■ **PASSAGE**
────────────────
The respondent alleges other contributions during the relationship, including that he paid the G Street, Suburb H home mortgage for approximately 12 months in 2016 to 2017, and that he paid approximately $26,000 towards IVF treatment which resulted in the birth of the parties’ triplets in 2016.
The applicant alleges a number of contributions during the relationship, including that gave the respondent $10,000 in July 2017 in part to defend an apprehended domestic violence order application.
Applying basic calculations[3], it appears that the bulk financial contributions to the C Street, Suburb D property were as follows:
a)By the applicant initially of $574,000 with a repayment of $400,000 thus being a net amount of $174,000.
b)By the respondent initially of $1,076,000 and then the further $400,000 which was repaid to the applicant, thus being a net amount of $1,476,000.
[3] these are just some preliminary calculations based on what seems to have been agreed by the parties and not findings of fact about the amount the parties contributed
In addition to retaining all of the assets which she currently holds, the applicant seeks a final order that after the C Street, Suburb D property is sold and expenses have been paid (which by virtue of the present application would already have been satisfied if the Court accedes to the applicant’s interim application), that the net proceeds of sale be divided equally between the parties. If the mortgage stands at approximately $900,000 this would mean that there may be very little, if any equity in the property at present, given the purchase price and the state of the unfinished renovations. It is also difficult to see how the property could be sold in its present state, and how a present sale would be to the benefit of the asset pool.
────────────────
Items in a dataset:

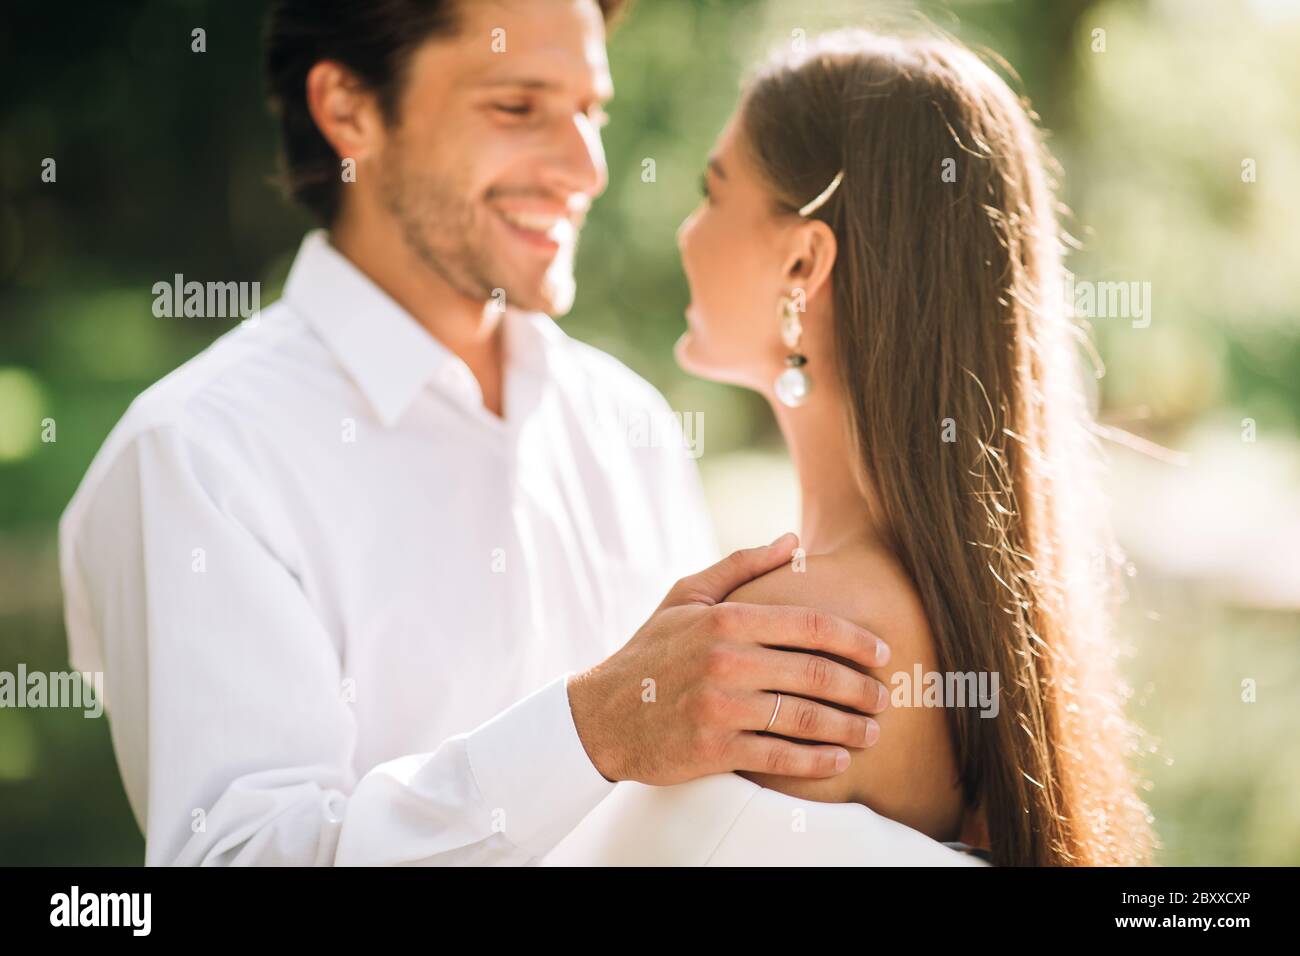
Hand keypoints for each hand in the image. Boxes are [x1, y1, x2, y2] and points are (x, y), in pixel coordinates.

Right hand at [568, 533, 890, 785]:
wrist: (600, 714)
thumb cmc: (650, 651)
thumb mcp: (686, 596)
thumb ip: (741, 566)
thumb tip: (793, 541)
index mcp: (725, 620)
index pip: (809, 624)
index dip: (855, 639)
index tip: (883, 652)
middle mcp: (725, 661)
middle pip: (816, 673)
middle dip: (861, 688)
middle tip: (885, 698)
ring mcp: (719, 707)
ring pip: (805, 717)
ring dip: (849, 727)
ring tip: (872, 733)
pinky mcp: (713, 749)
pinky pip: (779, 757)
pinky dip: (817, 761)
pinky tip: (838, 760)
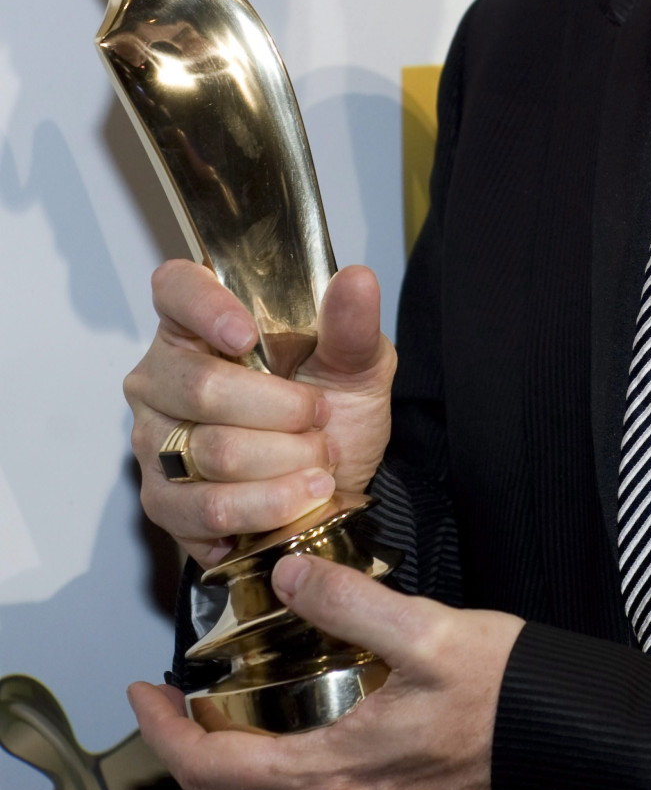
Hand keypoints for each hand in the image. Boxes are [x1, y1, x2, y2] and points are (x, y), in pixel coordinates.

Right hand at [124, 260, 395, 566]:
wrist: (333, 480)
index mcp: (200, 324)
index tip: (247, 335)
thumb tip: (357, 280)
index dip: (205, 307)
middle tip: (321, 417)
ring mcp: (154, 440)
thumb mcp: (355, 363)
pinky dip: (267, 506)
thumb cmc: (332, 408)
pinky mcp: (162, 502)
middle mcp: (162, 378)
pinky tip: (297, 500)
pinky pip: (205, 509)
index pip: (176, 289)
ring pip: (209, 452)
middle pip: (199, 385)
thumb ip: (352, 326)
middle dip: (281, 409)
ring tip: (321, 462)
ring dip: (284, 462)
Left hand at [130, 557, 522, 789]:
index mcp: (333, 770)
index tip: (146, 694)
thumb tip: (293, 576)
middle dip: (184, 757)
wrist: (565, 734)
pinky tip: (294, 727)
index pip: (212, 770)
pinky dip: (270, 775)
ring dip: (224, 771)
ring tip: (224, 715)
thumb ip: (353, 603)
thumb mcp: (429, 632)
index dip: (164, 734)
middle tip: (173, 707)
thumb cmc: (504, 695)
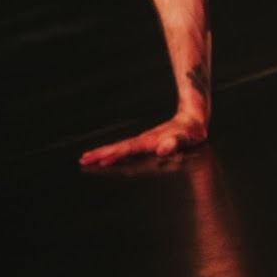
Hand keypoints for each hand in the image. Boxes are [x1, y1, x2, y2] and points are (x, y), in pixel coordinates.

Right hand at [78, 112, 207, 167]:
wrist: (193, 116)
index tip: (100, 160)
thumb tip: (162, 149)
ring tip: (88, 158)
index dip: (114, 154)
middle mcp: (144, 139)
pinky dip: (113, 152)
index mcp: (150, 140)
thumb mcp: (187, 137)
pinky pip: (125, 148)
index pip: (128, 148)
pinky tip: (108, 156)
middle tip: (83, 159)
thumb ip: (176, 142)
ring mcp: (143, 140)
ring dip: (103, 152)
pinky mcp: (145, 142)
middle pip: (118, 147)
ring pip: (119, 147)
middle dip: (100, 153)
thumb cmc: (191, 130)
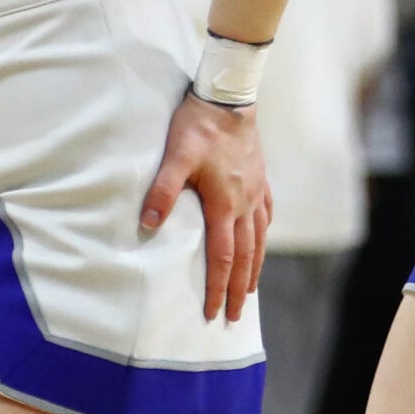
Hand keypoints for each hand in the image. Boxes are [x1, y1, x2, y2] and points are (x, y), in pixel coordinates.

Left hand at [140, 94, 270, 323]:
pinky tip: (262, 238)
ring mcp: (256, 190)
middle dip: (239, 289)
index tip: (213, 312)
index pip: (222, 257)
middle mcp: (245, 203)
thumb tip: (148, 225)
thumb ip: (163, 191)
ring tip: (251, 290)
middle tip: (235, 316)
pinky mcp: (260, 177)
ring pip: (259, 238)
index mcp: (224, 204)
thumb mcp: (176, 156)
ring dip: (254, 268)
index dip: (218, 287)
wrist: (229, 97)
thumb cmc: (199, 126)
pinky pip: (266, 213)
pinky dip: (263, 233)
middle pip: (245, 256)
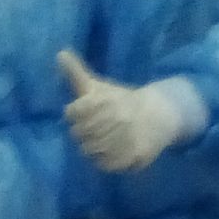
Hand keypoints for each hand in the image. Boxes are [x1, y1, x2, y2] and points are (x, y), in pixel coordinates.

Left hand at [57, 50, 195, 172]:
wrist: (160, 114)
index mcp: (105, 99)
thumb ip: (76, 72)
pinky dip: (103, 161)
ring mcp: (127, 137)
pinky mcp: (135, 154)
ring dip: (91, 147)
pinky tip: (108, 152)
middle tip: (92, 129)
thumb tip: (59, 53)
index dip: (74, 114)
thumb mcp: (97, 85)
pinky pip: (107, 165)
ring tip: (100, 140)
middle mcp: (116, 117)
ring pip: (90, 150)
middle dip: (81, 132)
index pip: (72, 112)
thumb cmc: (120, 100)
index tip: (82, 113)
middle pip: (78, 133)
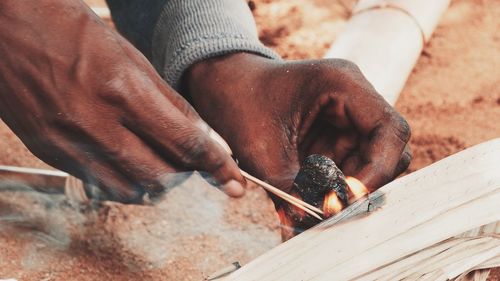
────────────────
■ **EXERCISES TO COMPLETE**
a: In the property dispute passage, can you rewrite the paragraph beginning "In addition to retaining all of the assets" as a short bulleted list that keeps its main facts?
b: What are all the distinct dollar amounts mentioned in the property dispute passage?
c: According to the property dispute passage, how much did the respondent pay toward IVF treatment?

■ **SOLVED PROBLEMS**
a:
- Besides keeping all assets she currently holds, the applicant seeks a final order that the C Street, Suburb D property be sold, expenses paid, and the net proceeds split equally between the parties.
- Those expenses would already be covered if the Court grants her interim application.
- With a mortgage of about $900,000, the purchase price and the unfinished renovations, the property may have very little or no equity at present.
- It is hard to see how the property could be sold in its current state, or how a sale now would benefit the asset pool.

b: $26,000; $10,000; $574,000; $400,000; $174,000; $1,076,000; $1,476,000; $900,000

c: Approximately $26,000.